We'll know Tuesday when the new update is announced. 
But I would bet my money on Gulliver coming to visit next week.

Starting Wednesday the Fishing Tourney will be removed, the second round for the Mario event will be launched, and if there is anything new going on it will also be added. If nothing new is added we'll have to wait for the 31st of this month when the last Mario round starts.


----------



## Gruntilda (Mar 18, 2018)

Little Miss Spoildy here needs a new island lol.


----------



## PaperCat (Mar 19, 2018)

i want new hip or harmonious villagers cause i don't like the ones now but i want a harmonious villager in my camp to prompt me to bother making the amenities.


----------



## zombiepants (Mar 19, 2018)

As long as there's an event here and there, it will keep me playing


TBT Username: Zombiepants
In-game name: Rin
Friend ID: 0515-4797-539


----------



## Gruntilda (Mar 19, 2018)

"Zombiepants"... I love it!  I just watched Pride, Predjudice and Zombies last night.  Suprisingly good!


----------



## Chewy.7204 (Mar 20, 2018)

They need to put some more work into the marketplace.
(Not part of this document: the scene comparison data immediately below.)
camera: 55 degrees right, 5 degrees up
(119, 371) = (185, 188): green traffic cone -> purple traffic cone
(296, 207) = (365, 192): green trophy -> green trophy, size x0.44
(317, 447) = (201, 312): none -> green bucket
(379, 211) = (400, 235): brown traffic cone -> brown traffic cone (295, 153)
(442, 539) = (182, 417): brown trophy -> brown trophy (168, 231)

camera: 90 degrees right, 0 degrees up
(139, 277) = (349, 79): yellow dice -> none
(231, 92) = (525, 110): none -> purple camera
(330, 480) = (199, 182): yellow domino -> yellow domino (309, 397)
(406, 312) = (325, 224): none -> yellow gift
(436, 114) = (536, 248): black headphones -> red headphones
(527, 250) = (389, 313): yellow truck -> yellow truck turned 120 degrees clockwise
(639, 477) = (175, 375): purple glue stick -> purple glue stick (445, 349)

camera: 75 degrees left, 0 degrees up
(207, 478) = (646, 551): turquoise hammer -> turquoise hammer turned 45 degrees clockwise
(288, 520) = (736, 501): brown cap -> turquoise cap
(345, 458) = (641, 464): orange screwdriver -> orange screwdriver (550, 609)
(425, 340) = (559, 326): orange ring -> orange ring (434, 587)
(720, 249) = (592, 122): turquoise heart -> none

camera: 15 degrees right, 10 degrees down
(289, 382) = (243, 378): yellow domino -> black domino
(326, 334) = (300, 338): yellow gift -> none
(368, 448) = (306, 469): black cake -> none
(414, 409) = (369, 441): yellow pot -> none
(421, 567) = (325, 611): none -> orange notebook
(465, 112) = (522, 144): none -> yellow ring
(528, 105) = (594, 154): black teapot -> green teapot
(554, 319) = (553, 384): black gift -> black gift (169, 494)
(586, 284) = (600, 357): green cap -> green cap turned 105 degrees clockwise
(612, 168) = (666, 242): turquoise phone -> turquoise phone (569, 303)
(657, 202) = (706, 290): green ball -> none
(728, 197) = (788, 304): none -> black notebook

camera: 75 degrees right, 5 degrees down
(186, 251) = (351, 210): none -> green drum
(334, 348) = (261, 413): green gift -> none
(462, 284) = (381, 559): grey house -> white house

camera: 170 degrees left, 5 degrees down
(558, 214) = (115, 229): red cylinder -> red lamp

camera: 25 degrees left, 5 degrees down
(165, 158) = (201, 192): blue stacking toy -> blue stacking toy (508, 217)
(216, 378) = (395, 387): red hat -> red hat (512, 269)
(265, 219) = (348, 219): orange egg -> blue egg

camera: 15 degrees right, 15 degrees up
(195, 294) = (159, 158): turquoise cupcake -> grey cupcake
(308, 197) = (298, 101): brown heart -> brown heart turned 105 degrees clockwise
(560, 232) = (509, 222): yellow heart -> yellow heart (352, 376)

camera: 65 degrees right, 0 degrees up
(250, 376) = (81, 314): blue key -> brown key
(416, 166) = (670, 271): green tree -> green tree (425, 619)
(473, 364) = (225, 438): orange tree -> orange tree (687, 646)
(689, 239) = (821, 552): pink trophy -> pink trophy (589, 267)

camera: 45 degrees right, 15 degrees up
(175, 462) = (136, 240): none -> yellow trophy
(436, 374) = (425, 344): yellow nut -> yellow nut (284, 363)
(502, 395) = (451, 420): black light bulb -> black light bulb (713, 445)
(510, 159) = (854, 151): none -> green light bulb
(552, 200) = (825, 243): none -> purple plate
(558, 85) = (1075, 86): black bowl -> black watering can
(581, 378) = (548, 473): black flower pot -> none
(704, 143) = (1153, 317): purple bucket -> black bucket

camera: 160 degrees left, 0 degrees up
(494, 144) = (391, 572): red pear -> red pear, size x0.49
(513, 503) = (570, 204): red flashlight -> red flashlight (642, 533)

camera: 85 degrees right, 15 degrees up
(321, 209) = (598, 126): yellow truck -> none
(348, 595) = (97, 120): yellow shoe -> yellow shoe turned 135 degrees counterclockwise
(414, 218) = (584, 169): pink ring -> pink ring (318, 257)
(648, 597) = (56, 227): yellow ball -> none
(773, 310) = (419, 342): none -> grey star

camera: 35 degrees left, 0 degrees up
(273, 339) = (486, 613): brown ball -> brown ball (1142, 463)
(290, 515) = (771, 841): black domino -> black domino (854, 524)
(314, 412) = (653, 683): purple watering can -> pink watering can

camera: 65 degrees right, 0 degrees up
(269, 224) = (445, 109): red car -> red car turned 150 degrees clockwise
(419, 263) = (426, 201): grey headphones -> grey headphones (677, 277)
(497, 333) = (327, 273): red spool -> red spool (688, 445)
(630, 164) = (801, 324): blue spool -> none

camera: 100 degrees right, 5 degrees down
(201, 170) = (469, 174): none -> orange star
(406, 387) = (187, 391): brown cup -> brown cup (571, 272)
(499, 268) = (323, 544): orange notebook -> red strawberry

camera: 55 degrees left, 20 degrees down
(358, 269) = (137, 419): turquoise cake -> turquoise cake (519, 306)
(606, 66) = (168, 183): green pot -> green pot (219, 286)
I almost never go there because none of the furniture pieces I like or I already have them and all of the clothing is the same way. So I find no motivation to go there because there isn't a point.


----------



## Gruntilda (Mar 20, 2018)

I so agree Chewy.7204!


----------



## Cuka2cool (Mar 20, 2018)

I frikken love animal crossing


----------